The federal government was requesting a hold on the states' and chamber's lawsuit until the 5th U.S. Circuit Court of Appeals ruled on the government's earlier appeal of the preliminary injunction blocking the rule. The states and chamber are seeking a motion for summary judgment and permanent injunction in their favor while the appeal proceeds.
For more overtime compliance news, tips and tools, check out the SHRM resources provided below:
The departments of Labor and Justice filed a brief Dec. 15 that said the preliminary injunction of the overtime rule was erroneous and should be reversed. Many experts predict, however, that this opposition will vanish under the Trump administration.
In granting a preliminary injunction, the district court held that the applicability of the white-collar exemptions must be determined by analysis of an employee's job duties alone, without regard to salary.
That decision contradicts rulings of the federal appeals court, including the 5th Circuit (which has jurisdiction over the district court), and the U.S. Supreme Court, lawyers for the two departments wrote.
Although the departments strenuously objected to the preliminary injunction, the Trump administration may choose to withdraw the current appeal, noted Carol Barnett, an attorney with Polsinelli in St. Joseph, Mo.
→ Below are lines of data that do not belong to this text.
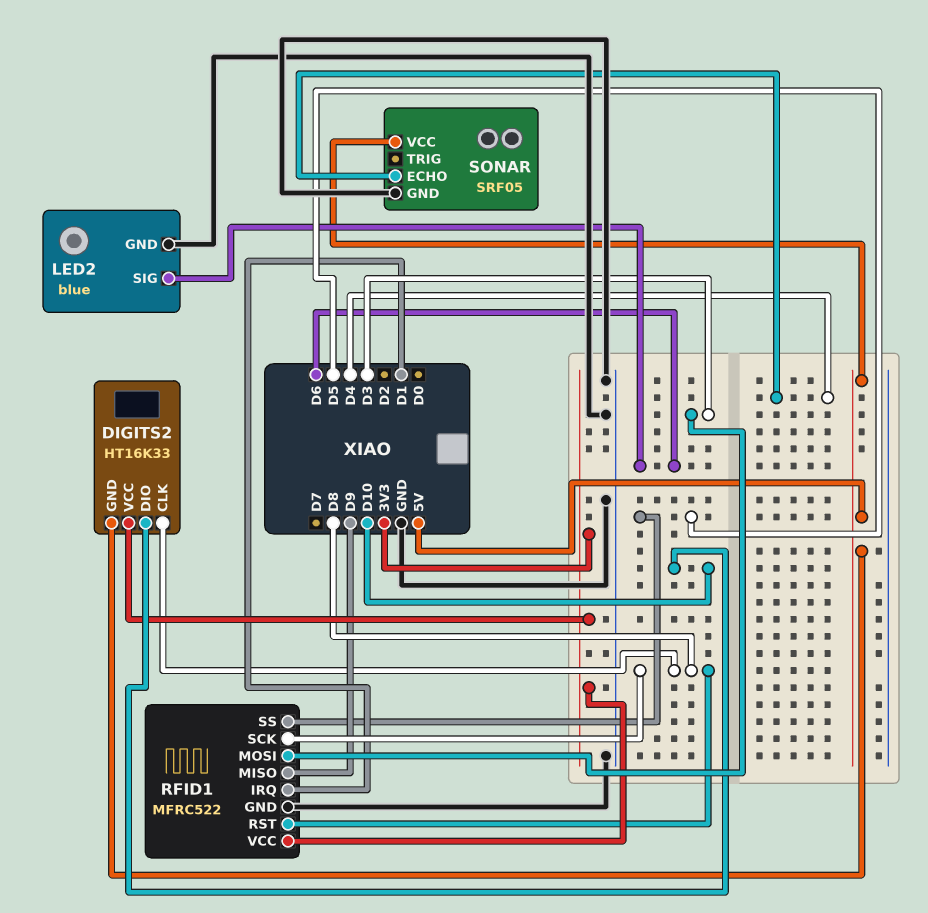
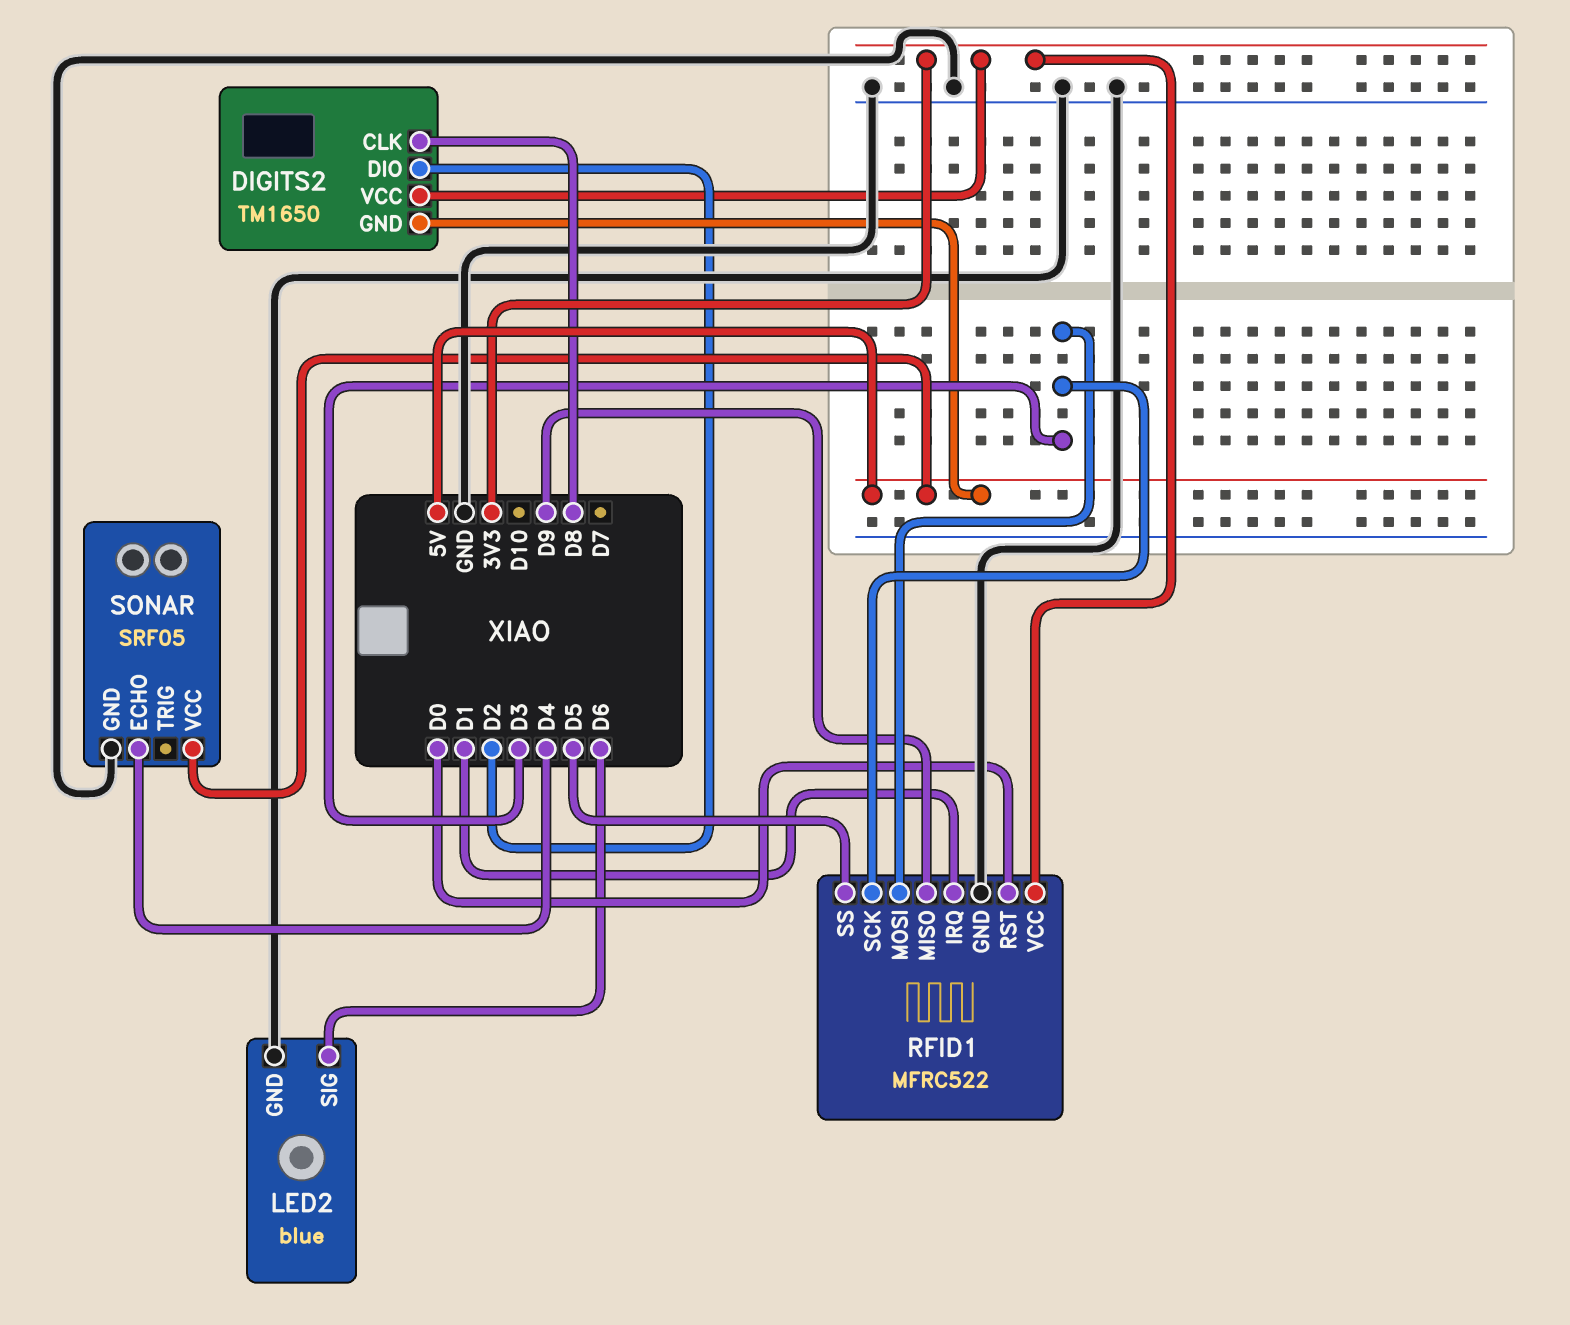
DIGITS2: HT16K33 -> TM1650
DIGITS2 pin DIO: D10 -> D2
RFID1 pin RST: D8 -> D0
RFID1 pin SCK: D8 -> D3

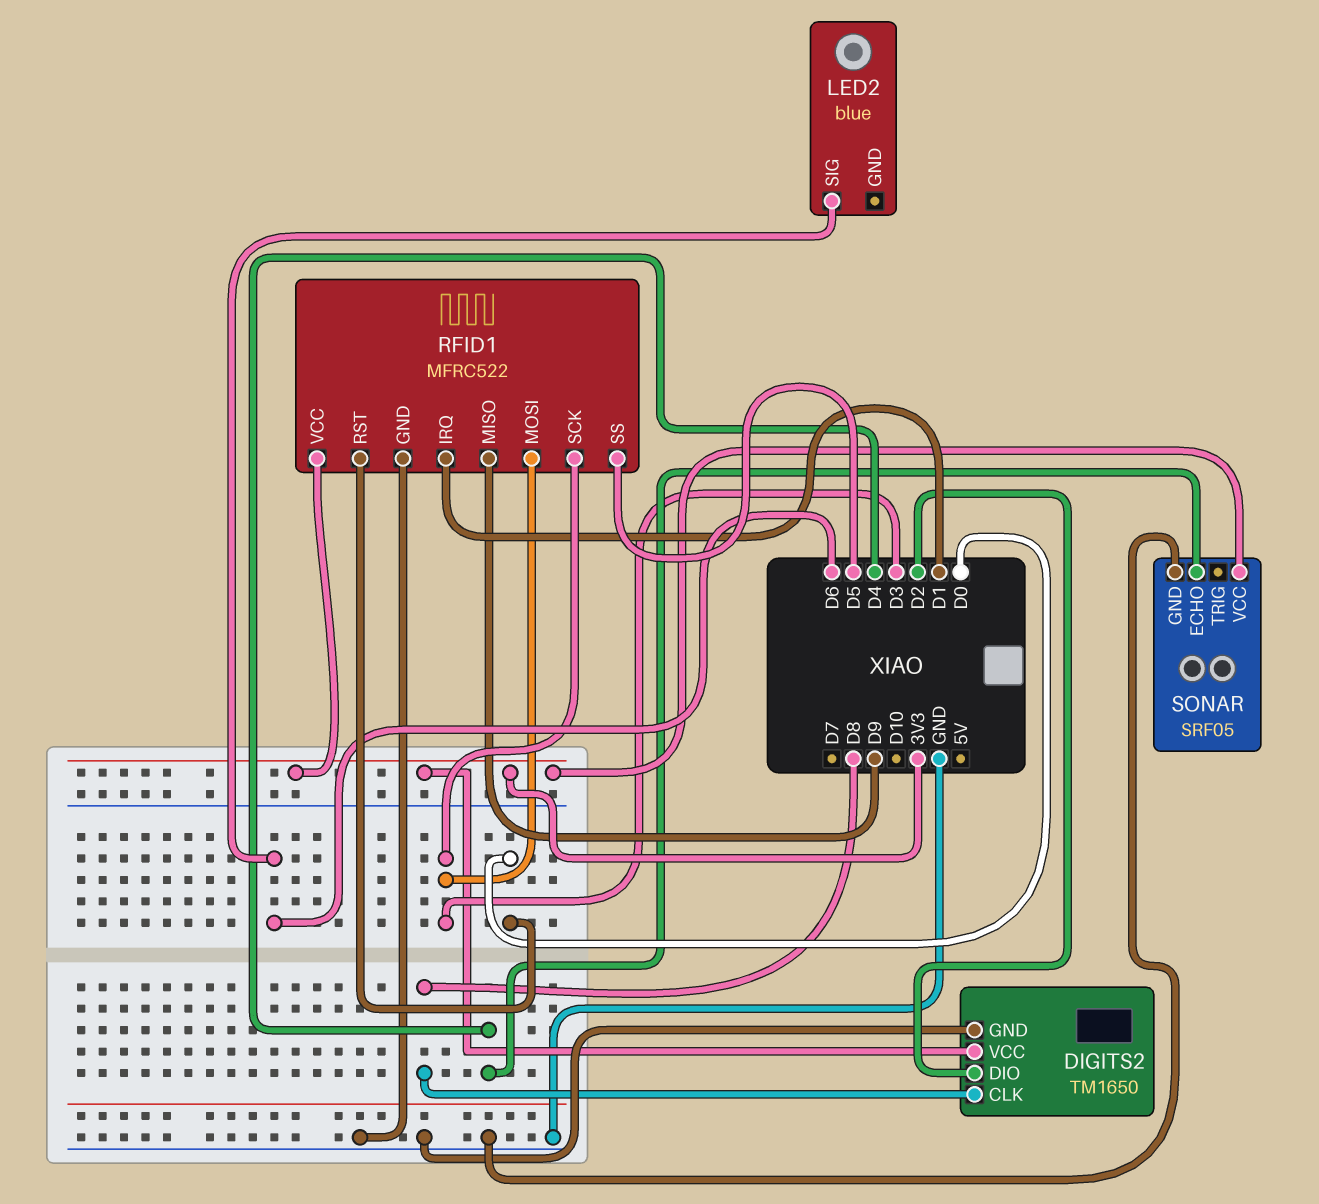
DIGITS2 pin GND: 5V -> GND
LED2 pin GND: GND -> none
SONAR pin VCC: 5V -> 3V3

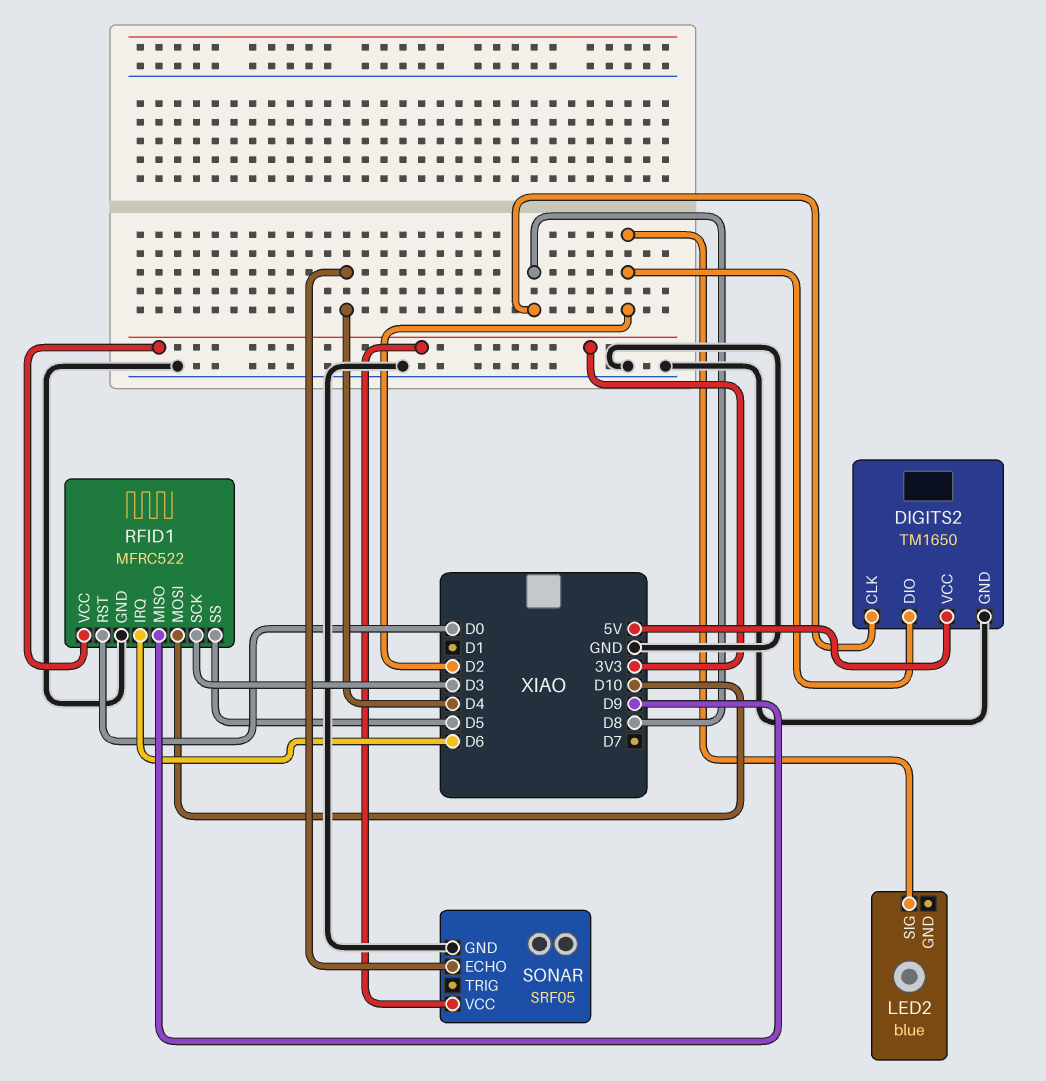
DIGITS2 pin VCC: 3V3 -> 5V
LED2 pin SIG: D6 -> D2
RFID1 pin IRQ: D1 -> D6
RFID1 pin MOSI: D3 -> D10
"While the outcomes of the overtime litigation could range from a 5th [U.S.] Circuit Court of Appeals reversal of the district court's preliminary injunction to the entry of a permanent injunction by the district court with appellate court approval of a permanent injunction, the other areas for action are just as intriguing, if not more so," said Alfred Robinson Jr., an attorney with Ogletree Deakins in Washington, D.C., and former acting administrator of the Wage and Hour Division. "Congress could pass legislation to delay or modify the final rule, as well as pass a resolution of disapproval under the Congressional Review Act. Also, a U.S. Department of Labor led by Secretary-designee Andrew Puzder could delay its effective date and initiate a new rulemaking to provide a more reasonable salary level."
The district court could rule on the plaintiffs'
summary judgment motion prior to a 5th Circuit decision on the appeal of the preliminary injunction.
In granting the preliminary injunction, the district court deemed it significant that the final rule's salary-level test would grant Fair Labor Standards Act (FLSA) overtime protection to those who would be exempt if the duties test alone were applied. "But that result is not unique to the update; it flows from the longstanding requirement that an employee meet
all three tests—salary basis, salary level and duties—to be subject to the EAP [executive, administrative and professional] exemption," the brief said. And the salary level test is more objective than the duties test, it added.
[SHRM members-only HR Q&A:
Exempt Salary Basis: What types of compensation can an employer include in an exempt employee's salary to meet the FLSA minimum salary requirement?]
The overtime rule's increase in the exempt salary level isn't remarkable, the brief maintained, despite protests from the business community that it doubled from $23,660 per year to $47,476 per year. In 1938, the exempt weekly salary level was three times the minimum wage for a 40-hour workweek. The overtime rule's exempt weekly salary level is 3.15 times the current minimum wage.
If the salary level test is too low, many low-wage workers who perform little EAP work and whose work is otherwise indistinguishable from their overtime-eligible colleagues are exempt, the brief stated.
Long and Short Tests
The overtime rule took into account the old two-tiered structure for assessing compliance with the salary-level and duties tests—a structure done away with in 2004.
Under this regime, employers could satisfy a "long test," which restricted the amount of time an employee could spend performing nonexempt work to 20 percent of the time on the job, or a "short test," which had no such restriction. The long test had a lower exempt salary level than the short test.
Prior to the overtime rule, the Department of Labor (DOL) increased the exempt salary level seven times: in 1940, 1949, 1958, 1963, 1970, 1975 and 2004. By 2004, the long-test salary level fell below the minimum wage an employee earned for a 40-hour week, so employers used the more lenient short test and the long test fell out of use.
The 2004 salary level scrapped the long and short tests—replacing them with just one exempt salary level that nearly tripled the last long-test salary level. The federal government noted in its brief that the $913 weekly salary level in the 2016 overtime rule is "at the low end of the historical range of short test salary levels."
In the overtime rule, the DOL declined to resurrect a quantitative cap on nonexempt work, partly because of commenters' concern about the administrative difficulties associated with tracking the hours of exempt employees.
The department instead concluded that the salary level test is "the best single test of exempt status."
As recognized by the Supreme Court, the DOL has "broad authority to define and delimit the scope of the exemption" for white-collar workers, the federal government also noted.
The FLSA does not provide merely an implicit grant of authority for the DOL to define ambiguous terms, but assigns an explicit grant of substantive rulemaking authority, the brief emphasized. The question is not whether the phrase "bona fide executive, administrative or professional capacity" requires a salary qualification, but whether it prohibits one, it added. "In the absence of any such prohibition, the FLSA entrusts matters of judgment such as this to the secretary [of Labor], not the federal courts," the brief stated.